Mammoth ‘Zhenya’ On Way to St. Petersburg for Study

ST.PETERSBURG, April 21 (RIA Novosti) – The carcass of a male mammoth unearthed in Siberia this summer has been sent to the Zoological Institute of the Russian Academy of Sciences in St. Petersburg for tests, a deputy director of the institute said on Sunday.

“The plane with the mammoth will land in St. Petersburg at 11.00 local time [07.00 GMT] on Monday. The institute will carry out tests during the year,” Alexei Tikhonov said adding that the visitors of the Zoological museum will not be able to see the mammoth.

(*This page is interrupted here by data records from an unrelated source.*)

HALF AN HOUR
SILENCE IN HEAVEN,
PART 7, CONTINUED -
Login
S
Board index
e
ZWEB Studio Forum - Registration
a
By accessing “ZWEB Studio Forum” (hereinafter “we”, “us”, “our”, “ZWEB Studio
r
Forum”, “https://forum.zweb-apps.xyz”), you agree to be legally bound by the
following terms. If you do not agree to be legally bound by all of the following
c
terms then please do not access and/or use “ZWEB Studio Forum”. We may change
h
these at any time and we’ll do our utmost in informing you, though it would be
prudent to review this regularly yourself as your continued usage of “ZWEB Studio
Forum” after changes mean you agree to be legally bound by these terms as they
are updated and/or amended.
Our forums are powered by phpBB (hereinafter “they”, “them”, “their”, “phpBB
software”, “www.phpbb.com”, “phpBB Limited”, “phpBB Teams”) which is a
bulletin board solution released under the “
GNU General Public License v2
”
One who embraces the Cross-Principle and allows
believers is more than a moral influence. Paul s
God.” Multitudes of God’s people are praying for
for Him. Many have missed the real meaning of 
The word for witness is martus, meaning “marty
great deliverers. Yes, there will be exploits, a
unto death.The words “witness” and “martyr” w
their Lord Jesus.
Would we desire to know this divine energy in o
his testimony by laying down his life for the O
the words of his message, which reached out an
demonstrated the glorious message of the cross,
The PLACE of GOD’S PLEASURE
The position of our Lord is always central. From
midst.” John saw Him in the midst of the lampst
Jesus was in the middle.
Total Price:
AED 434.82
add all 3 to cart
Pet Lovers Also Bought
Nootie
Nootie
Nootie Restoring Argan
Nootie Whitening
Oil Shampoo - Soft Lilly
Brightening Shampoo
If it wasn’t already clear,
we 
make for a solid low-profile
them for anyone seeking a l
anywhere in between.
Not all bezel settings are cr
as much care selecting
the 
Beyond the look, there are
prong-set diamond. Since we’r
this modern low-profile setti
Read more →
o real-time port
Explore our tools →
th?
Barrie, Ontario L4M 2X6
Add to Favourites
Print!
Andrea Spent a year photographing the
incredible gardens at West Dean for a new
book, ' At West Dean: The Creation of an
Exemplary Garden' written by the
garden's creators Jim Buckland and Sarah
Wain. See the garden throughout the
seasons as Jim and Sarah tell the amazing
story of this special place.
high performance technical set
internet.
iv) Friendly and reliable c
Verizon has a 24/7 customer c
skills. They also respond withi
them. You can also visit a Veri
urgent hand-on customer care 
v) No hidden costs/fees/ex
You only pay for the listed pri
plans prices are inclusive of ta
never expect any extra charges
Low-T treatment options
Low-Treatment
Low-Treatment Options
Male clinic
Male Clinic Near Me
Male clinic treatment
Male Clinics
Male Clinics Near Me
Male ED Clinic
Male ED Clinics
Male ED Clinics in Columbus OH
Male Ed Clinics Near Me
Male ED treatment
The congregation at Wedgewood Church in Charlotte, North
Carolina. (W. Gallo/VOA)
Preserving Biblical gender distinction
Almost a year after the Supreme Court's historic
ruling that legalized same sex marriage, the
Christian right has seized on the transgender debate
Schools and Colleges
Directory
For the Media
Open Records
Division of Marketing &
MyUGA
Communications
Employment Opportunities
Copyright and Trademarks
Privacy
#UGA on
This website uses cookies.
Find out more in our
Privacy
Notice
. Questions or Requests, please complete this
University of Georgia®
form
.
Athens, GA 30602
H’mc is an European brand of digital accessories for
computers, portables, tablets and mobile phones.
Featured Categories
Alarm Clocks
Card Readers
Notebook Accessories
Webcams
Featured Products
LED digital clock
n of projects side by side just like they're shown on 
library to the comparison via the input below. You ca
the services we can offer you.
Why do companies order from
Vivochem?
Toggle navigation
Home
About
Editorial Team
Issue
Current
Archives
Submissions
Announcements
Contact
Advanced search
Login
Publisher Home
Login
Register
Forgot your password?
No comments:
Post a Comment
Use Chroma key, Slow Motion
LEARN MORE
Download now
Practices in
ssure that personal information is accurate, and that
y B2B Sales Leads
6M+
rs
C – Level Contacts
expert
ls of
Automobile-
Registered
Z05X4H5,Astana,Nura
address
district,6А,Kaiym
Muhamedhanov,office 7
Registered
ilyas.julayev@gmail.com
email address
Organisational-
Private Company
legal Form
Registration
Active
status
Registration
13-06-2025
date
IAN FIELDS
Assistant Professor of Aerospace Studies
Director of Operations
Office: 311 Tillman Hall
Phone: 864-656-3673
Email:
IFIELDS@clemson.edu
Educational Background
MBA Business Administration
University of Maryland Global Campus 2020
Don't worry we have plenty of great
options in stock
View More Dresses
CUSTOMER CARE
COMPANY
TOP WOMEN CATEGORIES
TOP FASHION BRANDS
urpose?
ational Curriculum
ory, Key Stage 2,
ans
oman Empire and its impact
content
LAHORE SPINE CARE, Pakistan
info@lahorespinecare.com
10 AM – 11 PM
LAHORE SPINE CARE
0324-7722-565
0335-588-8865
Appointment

The mammoth from the 28th millennium B.C. was discovered in Russia’s northernmost peninsula of Taymyr last August. Scientists believe it is the second best-preserved mammoth found in more than a century.

The creature was nicknamed Zhenya, after Yevgeny Salinder, the 11-year-old local boy who found it when strolling near a meteorological station. Its official name is the Sopkarginsky mammoth.

The part of the carcass preserved in ice weighed about 500 kilograms. It came complete with part of the hide, plenty of flesh, an ear, a tusk, a handful of bones, and penis and testicles. The mammoth was 15 or 16 years old at the time of death, which makes it pretty young, given mammoths’ average life expectancy of 60 to 80 years.